Every writer’s heard it a hundred times: Show, don’t tell.
Showing in writing is always emphasized. It’s more interesting for the reader to take a clue (Steve’s heart raced) and figure out what it means (Steve was scared) instead of being told. Sure, it may mean you and I reach slightly different conclusions, and we probably form different mental images. That’s part of why we read. By not supplying all the details, the writer leaves the reader to imagine the story and characters exactly how they want.
What “Sinister” shows us is the need for balance between showing and telling.
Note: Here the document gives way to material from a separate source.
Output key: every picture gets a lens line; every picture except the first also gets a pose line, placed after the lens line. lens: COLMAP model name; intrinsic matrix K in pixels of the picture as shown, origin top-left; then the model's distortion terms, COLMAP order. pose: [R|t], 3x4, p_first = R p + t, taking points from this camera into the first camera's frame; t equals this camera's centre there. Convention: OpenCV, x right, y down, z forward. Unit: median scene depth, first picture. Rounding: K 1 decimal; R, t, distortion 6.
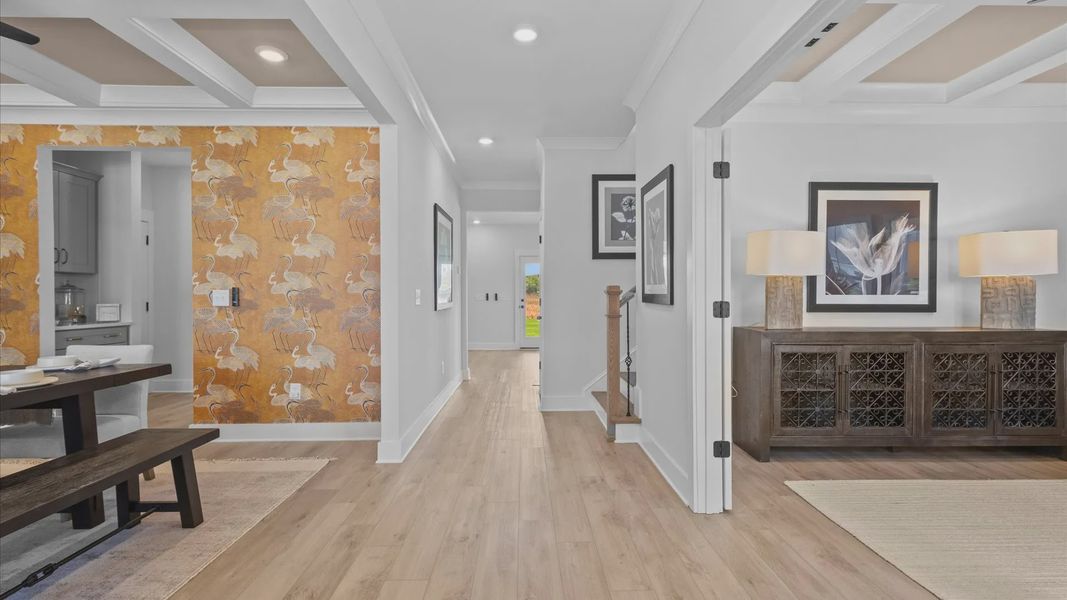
lens RADIAL K [[489.8, 0, 528.3], [0, 489.8, 299.0], [0, 0, 1]] dist [0.009329, -0.001998]
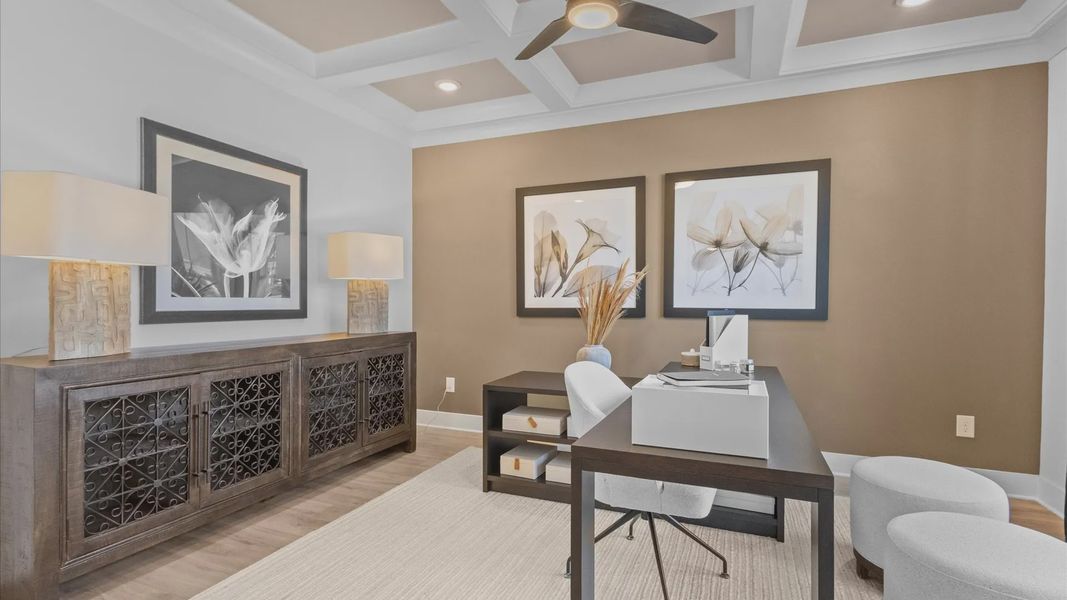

The movie begins by cutting back and forth between a voodoo practitioner and his intended target. The suspense of the scenes and the contrast between light and dark, noise and silence, is actually really well executed. We’re drawn into the movie from the start. I wish we knew more about why the guy’s making a voodoo doll of the girl, but it feels like we’ll find out in time.
The problem is that suddenly we’re following an older woman in her car. She’s talking on her cell phone to her boss (?), then gets stuck in a car wash, then goes home to find her brother visiting. I’m not saying the writers should have held our hands, but this is an instance where I think they could have used a little more tell.
How are these women connected? Are they connected? As a viewer, it’s easy to fall out of the suspense because we have no way of knowing how and if these stories intertwine. I’d be more worried for the woman if I knew the bad guy was killing off a family, and she’s next. Or if I knew that the woman is the bad guy’s mother, and he’s got it out for the women in his life. At least give me a hint. As it is, I’m left hanging, given too little information, and it’s hard to hold interest.
This movie is also a good example of something that bothers me in writing. So far all the characters have been “singular” in the sense that most scenes occur with only one person. [this does change later; I was blogging as I watched. Still relevant.] It would seem logical, then, that there would be an absence of dialogue, but in reality the scenes become tedious. If I were reading this story as a novel instead of watching it as a movie, it would go something like this:
(the female character with no name) makes tea. She hears a bell. She goes to look. Finds the bell. Picks it up. Closes the door behind her. Door opens again. She closes it. She reads in bed. She goes to sleep. She hears a noise.
Tiresome, right? It wouldn’t serve to have her wandering the house talking to herself, but we also don’t hear her thoughts. Without any real input from the character about what she’s thinking, we can’t ever learn about her. And if we don’t know anything about her, we don’t care about her. It’s important to give the reader clues (again) that help to establish who this woman is. To a point, telling can be used to give us a little background so we’re not forced to supply everything.
Lessons from Sinister: try to walk the line between being patronizing and being frustratingly vague. Suggest that all will become clear as the story progresses, then plot the story to tie up loose ends.